* Vorliegender Text *
+--

Dr. Thomas Lapp kommentiert am Permanenter Link
Vielen Dank für den Hinweis, lieber Herr Kollege Dr. Spies. Das Urteil wird also am ersten Tag der CeBIT 2010 verkündet - das passt.
GustavMahler kommentiert am Permanenter Link
Die grosse Frage ist auch für mich, an welchem Wert das BVG die Speicherung festmacht. Entweder es stellt die Rechte des Bürgers in den Vordergrund, oder die Notwendigkeit/Möglichkeit der Strafverfolgung. Zum Letzteren neige ich eher, wenn auch mit Auflagen.
Bürgerinitiativ... kommentiert am Permanenter Link
Etwas zum Thema Vorratsdatenspeicherung:
Warum das Telemediengesetz und der Rundfunkstaatsvertrag ungültig sind und es keine Impressumpflicht gibt, welche mit dem Grundgesetz vereinbar ist. Zu Risiken und Nebenwirkungen befragen Sie Ihr Grundgesetz!
Vorab ein Zitat von gewisser Tragweite: Lübbe-Wolff, Bundesverfassungsrichterin in “Grundrechte als Eingriffsabwehrrechte”
Normenhierarchie des Grundgesetzes [1] vor dem einfachen Gesetz:
aloa5 kommentiert am Permanenter Link
Natürlich wird das BVerfG die Möglichkeit Strafverfolgung über die Gefahr eines aushölens der Grundrechte stellen.
Das ist zuallererst eine politische Frage. Die Juristen in Karlsruhe schützen die Grundrechte nicht wirklich. Sie setzen lediglich den Rahmen in welchem man sie brechen kann. Das ist auch ihre Aufgabe. Die Aushölung findet durch gewählte Politiker statt und ist nur in Berlin und nun auch im Europaparlament zu verhindern (oder eben nicht).

+--

* Zur Aufgabe *
Schreiben Sie die Kommentare zur Vorratsdatenspeicherung oben vollständig und ohne jede Änderung ab.

+--

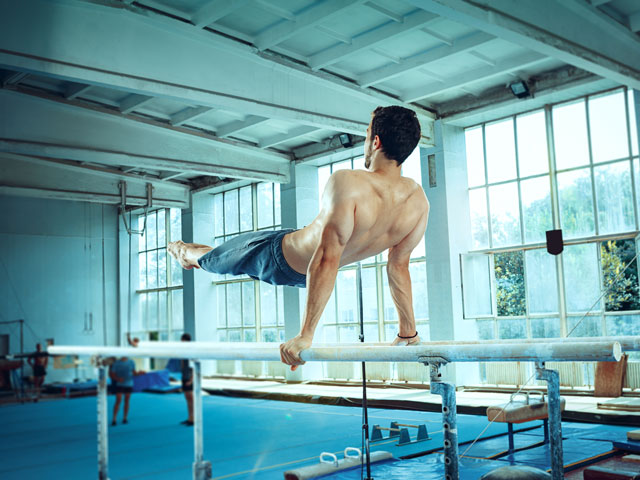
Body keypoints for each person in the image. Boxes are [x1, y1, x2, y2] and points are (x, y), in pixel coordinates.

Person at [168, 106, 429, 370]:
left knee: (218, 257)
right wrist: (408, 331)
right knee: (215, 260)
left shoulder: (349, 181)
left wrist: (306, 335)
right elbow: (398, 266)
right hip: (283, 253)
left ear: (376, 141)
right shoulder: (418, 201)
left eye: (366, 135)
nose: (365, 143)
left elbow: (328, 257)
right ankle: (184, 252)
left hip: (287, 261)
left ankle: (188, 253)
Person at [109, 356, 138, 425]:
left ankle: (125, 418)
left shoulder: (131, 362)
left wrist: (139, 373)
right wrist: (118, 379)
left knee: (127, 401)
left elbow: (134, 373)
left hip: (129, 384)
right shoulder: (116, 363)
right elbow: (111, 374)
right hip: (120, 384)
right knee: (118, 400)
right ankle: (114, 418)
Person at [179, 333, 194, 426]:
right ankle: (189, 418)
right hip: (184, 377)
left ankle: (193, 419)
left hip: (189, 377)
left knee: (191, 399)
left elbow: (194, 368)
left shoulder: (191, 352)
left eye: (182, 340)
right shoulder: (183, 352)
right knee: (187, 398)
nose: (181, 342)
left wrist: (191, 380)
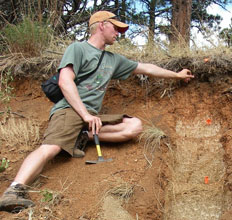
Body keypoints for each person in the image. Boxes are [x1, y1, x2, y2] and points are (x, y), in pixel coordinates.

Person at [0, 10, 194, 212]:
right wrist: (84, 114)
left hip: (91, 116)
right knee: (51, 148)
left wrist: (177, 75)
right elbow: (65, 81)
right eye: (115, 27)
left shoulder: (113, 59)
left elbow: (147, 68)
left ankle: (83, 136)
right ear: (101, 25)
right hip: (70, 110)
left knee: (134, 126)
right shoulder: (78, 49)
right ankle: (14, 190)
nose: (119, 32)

+--

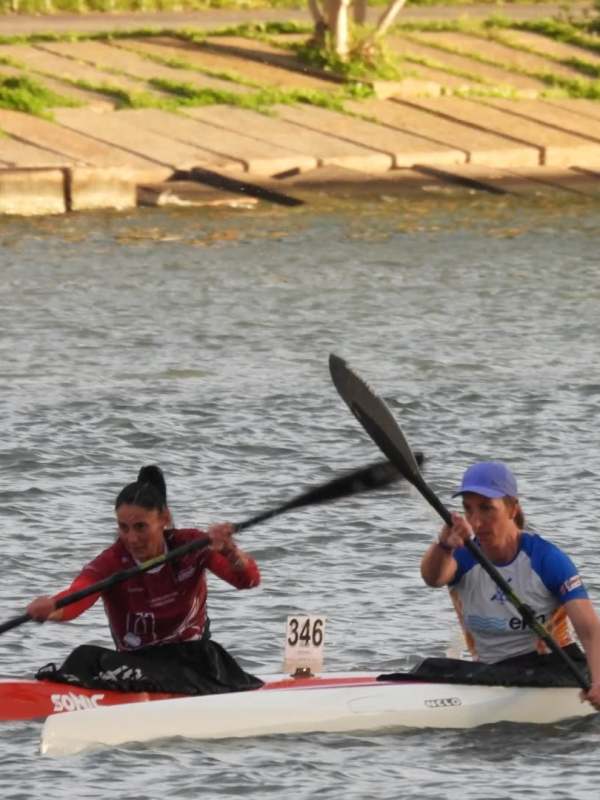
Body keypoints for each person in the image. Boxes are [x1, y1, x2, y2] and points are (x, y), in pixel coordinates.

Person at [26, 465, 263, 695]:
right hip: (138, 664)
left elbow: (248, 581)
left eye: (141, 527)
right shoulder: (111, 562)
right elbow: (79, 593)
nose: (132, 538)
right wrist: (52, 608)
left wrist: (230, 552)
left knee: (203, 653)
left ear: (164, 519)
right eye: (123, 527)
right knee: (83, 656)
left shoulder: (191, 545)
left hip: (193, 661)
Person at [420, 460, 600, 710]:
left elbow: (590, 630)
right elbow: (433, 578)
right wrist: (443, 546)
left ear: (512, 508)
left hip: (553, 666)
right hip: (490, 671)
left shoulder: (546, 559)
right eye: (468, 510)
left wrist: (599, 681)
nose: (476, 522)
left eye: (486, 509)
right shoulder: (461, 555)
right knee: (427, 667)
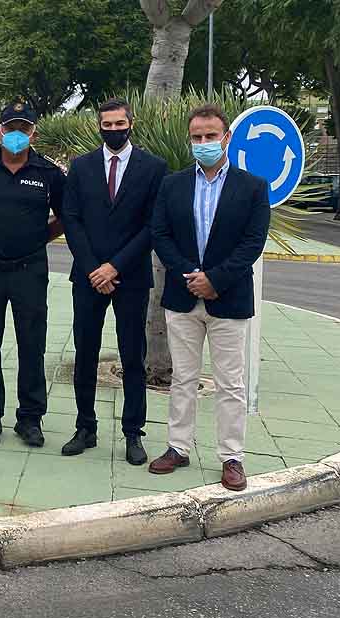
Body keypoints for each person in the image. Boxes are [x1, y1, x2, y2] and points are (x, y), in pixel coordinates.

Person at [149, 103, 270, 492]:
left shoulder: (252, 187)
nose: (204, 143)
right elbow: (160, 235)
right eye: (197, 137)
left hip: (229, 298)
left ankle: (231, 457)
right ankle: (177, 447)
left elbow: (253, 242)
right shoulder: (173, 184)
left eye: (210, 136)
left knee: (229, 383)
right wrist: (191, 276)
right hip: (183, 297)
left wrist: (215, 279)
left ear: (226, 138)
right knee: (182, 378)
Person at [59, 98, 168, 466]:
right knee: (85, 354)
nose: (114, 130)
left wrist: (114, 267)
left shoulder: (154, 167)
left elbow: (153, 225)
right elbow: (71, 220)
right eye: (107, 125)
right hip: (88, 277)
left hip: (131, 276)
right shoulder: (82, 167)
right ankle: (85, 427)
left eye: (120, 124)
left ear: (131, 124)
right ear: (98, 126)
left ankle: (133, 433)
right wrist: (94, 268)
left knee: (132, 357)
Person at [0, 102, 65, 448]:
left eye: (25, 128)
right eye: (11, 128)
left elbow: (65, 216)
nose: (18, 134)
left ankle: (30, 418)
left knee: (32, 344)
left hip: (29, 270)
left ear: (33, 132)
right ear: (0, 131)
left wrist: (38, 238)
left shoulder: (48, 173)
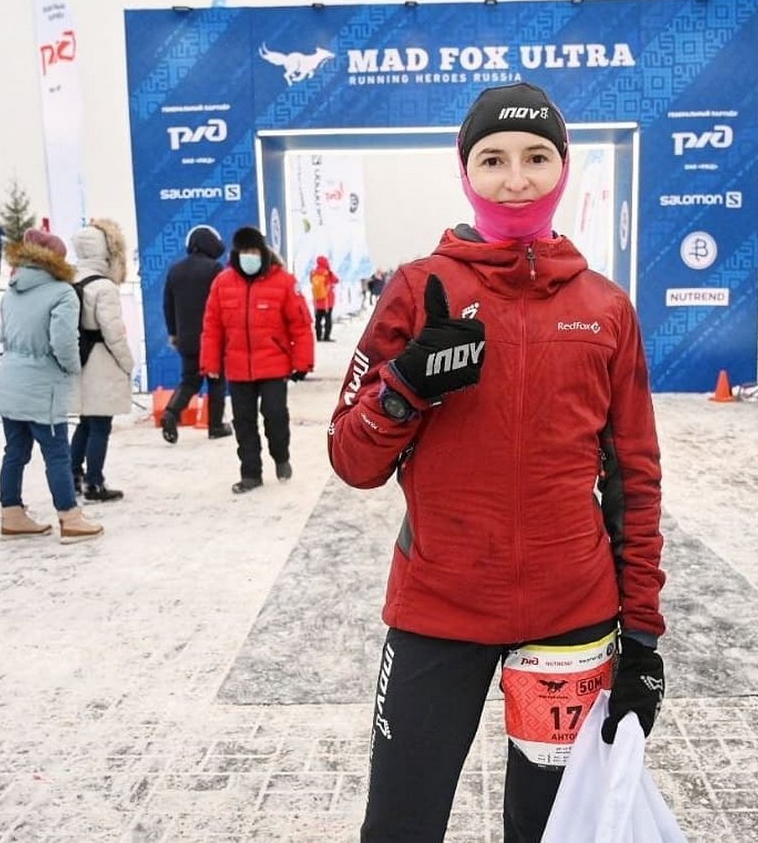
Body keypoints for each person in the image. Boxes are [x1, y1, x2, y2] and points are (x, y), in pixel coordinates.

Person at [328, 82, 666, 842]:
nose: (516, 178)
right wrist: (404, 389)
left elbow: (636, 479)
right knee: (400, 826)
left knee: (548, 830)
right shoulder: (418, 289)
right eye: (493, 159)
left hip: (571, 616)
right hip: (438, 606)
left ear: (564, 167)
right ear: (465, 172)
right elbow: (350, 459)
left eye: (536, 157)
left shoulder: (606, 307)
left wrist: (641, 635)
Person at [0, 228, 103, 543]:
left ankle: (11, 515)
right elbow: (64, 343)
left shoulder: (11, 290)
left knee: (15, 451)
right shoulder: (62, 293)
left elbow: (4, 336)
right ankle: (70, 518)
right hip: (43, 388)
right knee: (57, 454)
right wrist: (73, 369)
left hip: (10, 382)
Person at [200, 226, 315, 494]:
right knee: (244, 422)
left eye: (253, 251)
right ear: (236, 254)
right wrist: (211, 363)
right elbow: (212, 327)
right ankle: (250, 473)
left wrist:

+--

* Lösung *
Dr. Thomas Lapp kommentiert am Permanenter Link
Vielen Dank für den Hinweis, lieber Herr Kollege Dr. Spies. Das Urteil wird also am ersten Tag der CeBIT 2010 verkündet - das passt.
GustavMahler kommentiert am Permanenter Link
Die grosse Frage ist auch für mich, an welchem Wert das BVG die Speicherung festmacht. Entweder es stellt die Rechte des Bürgers in den Vordergrund, oder die Notwendigkeit/Möglichkeit der Strafverfolgung. Zum Letzteren neige ich eher, wenn auch mit Auflagen.
Bürgerinitiativ... kommentiert am Permanenter Link
Etwas zum Thema Vorratsdatenspeicherung:
Warum das Telemediengesetz und der Rundfunkstaatsvertrag ungültig sind und es keine Impressumpflicht gibt, welche mit dem Grundgesetz vereinbar ist. Zu Risiken und Nebenwirkungen befragen Sie Ihr Grundgesetz!
Vorab ein Zitat von gewisser Tragweite: Lübbe-Wolff, Bundesverfassungsrichterin in “Grundrechte als Eingriffsabwehrrechte”
Normenhierarchie des Grundgesetzes [1] vor dem einfachen Gesetz:
aloa5 kommentiert am Permanenter Link
Natürlich wird das BVerfG die Möglichkeit Strafverfolgung über die Gefahr eines aushölens der Grundrechte stellen.
Das ist zuallererst eine politische Frage. Die Juristen in Karlsruhe schützen die Grundrechte nicht wirklich. Sie setzen lediglich den Rahmen in welchem man sie brechen kann. Das ist auch ihre Aufgabe. Die Aushölung findet durch gewählte Politiker statt und ist nur in Berlin und nun auch im Europaparlament zu verhindern (oder eben nicht).